REQUIREMENT: From the data below, repeat exactly the lines from the line with "right knee: (580, 1682)" to the line with "left ear: (1162, 783)", both included.

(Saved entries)
====

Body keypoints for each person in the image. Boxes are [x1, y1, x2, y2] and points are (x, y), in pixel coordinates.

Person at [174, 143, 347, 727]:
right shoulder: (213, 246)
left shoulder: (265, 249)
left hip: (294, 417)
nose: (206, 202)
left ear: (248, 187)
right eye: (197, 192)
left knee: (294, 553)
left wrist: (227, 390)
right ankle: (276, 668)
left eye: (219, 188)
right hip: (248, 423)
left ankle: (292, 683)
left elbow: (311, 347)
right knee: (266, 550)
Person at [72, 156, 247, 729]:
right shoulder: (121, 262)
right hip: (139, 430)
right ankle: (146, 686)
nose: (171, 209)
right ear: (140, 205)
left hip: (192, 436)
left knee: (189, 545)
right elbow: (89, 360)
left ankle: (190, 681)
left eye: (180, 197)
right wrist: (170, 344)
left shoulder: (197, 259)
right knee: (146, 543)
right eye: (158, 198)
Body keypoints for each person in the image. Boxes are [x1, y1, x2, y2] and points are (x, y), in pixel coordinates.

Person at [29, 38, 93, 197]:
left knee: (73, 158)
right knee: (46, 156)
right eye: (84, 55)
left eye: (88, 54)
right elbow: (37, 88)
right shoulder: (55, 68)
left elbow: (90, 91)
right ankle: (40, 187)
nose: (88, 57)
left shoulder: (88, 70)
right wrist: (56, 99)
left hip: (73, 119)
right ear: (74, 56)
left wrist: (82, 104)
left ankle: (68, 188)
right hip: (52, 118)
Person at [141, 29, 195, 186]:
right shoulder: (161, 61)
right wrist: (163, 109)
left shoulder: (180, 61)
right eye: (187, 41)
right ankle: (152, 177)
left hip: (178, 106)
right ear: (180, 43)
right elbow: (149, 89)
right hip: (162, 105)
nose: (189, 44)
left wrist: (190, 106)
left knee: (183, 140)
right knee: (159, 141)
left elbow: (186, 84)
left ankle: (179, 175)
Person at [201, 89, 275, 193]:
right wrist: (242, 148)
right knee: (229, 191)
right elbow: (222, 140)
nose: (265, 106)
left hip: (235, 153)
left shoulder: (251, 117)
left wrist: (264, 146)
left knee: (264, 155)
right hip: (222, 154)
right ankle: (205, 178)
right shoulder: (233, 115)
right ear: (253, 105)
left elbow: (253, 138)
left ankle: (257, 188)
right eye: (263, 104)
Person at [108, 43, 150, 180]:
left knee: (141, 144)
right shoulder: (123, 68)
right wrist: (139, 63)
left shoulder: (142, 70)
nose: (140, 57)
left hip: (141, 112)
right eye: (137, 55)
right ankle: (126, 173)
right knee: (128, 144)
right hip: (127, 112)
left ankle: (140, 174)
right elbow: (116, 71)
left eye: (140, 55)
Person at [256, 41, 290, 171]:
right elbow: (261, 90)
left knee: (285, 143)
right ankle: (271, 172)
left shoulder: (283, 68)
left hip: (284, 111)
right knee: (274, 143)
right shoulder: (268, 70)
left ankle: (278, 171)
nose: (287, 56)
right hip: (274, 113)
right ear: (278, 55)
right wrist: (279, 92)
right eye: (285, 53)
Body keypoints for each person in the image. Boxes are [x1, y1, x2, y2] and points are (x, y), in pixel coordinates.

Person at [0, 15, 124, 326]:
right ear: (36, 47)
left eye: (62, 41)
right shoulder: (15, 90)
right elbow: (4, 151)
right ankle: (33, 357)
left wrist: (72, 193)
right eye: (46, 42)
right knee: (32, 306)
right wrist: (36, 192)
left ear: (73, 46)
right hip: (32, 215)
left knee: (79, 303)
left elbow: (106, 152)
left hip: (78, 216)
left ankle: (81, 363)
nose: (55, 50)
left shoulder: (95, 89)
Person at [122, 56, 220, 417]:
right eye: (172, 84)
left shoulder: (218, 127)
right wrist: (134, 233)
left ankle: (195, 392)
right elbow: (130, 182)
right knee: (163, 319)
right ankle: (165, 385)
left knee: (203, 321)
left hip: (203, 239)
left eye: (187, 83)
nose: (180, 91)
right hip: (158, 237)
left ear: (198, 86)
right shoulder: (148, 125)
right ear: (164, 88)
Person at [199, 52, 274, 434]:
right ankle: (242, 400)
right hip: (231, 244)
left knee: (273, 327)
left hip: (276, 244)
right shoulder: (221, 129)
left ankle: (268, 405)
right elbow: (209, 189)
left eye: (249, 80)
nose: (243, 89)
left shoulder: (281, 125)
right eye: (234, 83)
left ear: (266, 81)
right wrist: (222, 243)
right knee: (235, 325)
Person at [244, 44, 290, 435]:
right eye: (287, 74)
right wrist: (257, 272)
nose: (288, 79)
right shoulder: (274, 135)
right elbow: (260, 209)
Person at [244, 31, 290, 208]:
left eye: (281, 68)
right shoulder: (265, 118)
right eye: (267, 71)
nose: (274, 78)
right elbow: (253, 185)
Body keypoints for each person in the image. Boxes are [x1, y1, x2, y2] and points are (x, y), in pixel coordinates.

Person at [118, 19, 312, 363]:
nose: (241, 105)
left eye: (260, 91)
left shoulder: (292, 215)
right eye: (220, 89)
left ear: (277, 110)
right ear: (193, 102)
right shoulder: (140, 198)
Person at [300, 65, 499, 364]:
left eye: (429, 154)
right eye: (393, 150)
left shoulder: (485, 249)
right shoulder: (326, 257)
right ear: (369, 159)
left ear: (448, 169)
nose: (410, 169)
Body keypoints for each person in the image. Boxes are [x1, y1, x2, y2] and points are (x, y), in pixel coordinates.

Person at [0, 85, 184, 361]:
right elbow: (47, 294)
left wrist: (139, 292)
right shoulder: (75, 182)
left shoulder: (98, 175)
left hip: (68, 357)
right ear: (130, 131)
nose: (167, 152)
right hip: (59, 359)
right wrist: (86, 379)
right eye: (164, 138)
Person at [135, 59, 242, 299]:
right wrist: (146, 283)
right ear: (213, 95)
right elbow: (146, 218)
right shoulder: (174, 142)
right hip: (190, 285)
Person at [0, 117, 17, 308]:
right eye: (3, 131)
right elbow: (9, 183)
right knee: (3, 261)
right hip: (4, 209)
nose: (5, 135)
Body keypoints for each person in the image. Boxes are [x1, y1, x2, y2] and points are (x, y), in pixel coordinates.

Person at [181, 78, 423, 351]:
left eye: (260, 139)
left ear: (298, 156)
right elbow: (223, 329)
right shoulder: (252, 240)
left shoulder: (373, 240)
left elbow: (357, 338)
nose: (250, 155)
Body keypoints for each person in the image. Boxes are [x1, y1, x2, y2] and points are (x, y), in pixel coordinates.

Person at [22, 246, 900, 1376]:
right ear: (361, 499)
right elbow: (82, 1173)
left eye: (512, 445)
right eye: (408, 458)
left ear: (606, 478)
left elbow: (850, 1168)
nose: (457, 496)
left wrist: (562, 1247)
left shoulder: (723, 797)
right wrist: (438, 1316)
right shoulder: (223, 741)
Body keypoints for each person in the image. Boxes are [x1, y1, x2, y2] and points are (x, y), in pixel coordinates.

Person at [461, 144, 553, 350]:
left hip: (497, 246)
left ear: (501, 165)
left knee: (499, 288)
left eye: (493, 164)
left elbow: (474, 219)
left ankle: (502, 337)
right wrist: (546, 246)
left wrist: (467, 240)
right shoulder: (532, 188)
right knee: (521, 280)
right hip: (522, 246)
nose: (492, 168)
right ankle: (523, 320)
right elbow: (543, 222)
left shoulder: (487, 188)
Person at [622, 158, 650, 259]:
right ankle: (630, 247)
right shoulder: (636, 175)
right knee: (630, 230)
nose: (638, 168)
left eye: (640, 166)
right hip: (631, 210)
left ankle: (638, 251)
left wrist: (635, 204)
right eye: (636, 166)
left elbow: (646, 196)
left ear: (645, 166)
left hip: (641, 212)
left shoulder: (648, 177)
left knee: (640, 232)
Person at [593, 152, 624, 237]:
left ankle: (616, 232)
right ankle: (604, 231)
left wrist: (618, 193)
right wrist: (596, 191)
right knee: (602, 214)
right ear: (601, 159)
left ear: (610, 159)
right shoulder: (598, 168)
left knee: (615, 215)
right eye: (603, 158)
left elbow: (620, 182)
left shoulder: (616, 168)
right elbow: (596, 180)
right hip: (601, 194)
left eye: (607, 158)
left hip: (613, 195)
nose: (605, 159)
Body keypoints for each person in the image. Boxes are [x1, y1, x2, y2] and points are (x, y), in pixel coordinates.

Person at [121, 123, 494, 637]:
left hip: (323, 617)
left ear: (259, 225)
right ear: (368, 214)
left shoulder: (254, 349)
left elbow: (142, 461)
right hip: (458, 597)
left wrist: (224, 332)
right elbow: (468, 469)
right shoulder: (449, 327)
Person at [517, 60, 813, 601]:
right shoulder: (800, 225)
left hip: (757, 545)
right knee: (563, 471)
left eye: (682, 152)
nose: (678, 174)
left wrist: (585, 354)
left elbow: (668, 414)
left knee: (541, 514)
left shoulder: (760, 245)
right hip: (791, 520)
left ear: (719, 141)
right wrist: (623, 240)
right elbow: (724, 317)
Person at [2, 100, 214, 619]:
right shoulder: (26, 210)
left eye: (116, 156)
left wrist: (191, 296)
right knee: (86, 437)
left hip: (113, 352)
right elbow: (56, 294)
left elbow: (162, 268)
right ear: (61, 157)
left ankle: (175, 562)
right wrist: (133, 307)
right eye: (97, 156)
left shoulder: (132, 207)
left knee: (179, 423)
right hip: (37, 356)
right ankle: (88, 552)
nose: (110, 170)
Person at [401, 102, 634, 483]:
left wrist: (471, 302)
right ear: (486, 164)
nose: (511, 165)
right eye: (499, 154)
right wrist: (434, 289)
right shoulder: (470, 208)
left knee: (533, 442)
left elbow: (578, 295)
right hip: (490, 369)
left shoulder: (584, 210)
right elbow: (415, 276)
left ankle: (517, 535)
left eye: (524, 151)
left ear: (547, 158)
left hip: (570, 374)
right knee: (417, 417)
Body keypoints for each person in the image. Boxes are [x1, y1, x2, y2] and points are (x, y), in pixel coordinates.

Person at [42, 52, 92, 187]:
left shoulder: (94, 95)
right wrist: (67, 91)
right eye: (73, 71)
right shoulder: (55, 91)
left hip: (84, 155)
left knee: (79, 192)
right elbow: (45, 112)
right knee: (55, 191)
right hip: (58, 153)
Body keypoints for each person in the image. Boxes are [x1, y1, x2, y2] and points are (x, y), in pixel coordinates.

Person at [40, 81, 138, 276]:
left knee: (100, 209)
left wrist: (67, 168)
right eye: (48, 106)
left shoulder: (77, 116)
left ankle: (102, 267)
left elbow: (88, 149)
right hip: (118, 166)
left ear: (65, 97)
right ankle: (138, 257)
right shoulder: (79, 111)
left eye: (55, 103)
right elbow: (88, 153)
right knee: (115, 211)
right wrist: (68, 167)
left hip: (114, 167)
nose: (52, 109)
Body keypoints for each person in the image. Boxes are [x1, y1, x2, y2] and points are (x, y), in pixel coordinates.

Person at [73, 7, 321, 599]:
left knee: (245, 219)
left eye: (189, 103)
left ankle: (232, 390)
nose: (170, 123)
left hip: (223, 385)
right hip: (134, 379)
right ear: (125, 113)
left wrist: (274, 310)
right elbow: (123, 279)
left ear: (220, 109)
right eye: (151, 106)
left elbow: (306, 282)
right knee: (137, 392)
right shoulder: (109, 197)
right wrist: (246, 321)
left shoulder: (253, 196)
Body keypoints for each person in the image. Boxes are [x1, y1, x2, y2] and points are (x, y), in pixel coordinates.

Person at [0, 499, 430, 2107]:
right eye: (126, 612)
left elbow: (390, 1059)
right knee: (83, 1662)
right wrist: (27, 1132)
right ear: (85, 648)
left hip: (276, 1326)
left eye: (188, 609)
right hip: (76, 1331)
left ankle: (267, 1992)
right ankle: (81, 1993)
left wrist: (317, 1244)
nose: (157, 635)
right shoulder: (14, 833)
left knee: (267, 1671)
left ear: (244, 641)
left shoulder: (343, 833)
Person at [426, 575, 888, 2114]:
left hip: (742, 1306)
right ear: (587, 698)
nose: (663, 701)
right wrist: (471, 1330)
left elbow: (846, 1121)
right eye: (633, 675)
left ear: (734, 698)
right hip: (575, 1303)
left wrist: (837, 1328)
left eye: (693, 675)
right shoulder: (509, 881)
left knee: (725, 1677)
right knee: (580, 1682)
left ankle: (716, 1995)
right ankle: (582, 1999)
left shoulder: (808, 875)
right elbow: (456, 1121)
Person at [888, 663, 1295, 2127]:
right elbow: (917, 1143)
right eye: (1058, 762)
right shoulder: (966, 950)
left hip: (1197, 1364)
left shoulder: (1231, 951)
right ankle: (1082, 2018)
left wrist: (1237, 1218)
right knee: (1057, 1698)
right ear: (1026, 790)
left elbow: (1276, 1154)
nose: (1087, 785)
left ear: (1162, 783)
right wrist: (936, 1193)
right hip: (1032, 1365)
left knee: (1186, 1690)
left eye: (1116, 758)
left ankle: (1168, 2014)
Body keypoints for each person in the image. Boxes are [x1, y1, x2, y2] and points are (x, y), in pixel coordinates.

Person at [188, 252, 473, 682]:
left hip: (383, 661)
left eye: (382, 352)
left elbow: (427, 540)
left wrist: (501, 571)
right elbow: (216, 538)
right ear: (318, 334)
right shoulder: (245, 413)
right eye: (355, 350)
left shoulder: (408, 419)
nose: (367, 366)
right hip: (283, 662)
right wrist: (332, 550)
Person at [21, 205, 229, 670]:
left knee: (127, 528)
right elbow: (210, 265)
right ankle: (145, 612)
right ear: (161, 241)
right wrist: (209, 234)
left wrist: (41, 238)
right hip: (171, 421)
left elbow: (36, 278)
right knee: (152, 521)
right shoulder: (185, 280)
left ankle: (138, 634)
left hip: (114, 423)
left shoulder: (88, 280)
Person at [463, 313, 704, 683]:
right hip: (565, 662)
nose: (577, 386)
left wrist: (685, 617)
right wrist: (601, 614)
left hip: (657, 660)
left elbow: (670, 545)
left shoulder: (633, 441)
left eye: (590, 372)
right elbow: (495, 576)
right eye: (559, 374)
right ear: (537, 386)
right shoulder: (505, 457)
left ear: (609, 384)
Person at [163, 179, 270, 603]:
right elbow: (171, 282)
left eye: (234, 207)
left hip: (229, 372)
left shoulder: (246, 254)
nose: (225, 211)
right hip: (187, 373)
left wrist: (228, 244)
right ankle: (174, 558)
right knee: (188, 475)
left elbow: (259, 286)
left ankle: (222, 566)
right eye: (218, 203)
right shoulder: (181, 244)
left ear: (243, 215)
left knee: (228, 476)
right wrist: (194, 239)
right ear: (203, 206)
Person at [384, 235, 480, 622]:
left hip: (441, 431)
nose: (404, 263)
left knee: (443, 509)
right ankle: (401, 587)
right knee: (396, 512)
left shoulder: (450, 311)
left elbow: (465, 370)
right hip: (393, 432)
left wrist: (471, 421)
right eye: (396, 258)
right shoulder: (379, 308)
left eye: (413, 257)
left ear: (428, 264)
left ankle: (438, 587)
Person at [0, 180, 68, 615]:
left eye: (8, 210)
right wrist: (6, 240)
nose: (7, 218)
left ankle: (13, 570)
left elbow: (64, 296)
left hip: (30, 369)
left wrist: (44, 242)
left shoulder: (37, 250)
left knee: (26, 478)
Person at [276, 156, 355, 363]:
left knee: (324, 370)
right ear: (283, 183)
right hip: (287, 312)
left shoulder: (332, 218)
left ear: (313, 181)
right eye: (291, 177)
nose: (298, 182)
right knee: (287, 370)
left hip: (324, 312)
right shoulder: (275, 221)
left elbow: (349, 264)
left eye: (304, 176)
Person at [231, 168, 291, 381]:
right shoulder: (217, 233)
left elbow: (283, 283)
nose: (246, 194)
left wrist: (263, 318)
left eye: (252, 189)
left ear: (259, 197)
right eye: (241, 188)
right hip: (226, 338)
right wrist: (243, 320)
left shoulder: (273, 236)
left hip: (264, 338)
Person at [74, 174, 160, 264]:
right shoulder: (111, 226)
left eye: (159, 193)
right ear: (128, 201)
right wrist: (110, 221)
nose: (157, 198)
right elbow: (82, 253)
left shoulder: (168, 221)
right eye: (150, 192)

====

EXERCISE ANSWER:
right knee: (580, 1682)
left ankle: (716, 1995)
right ankle: (582, 1999)
left shoulder: (808, 875)
right elbow: (456, 1121)
Person at [888, 663, 1295, 2127]:
right elbow: (917, 1143)
right eye: (1058, 762)
right shoulder: (966, 950)
left hip: (1197, 1364)
left shoulder: (1231, 951)
right ankle: (1082, 2018)
left wrist: (1237, 1218)
right knee: (1057, 1698)
right ear: (1026, 790)
left elbow: (1276, 1154)
nose: (1087, 785)
left ear: (1162, 783)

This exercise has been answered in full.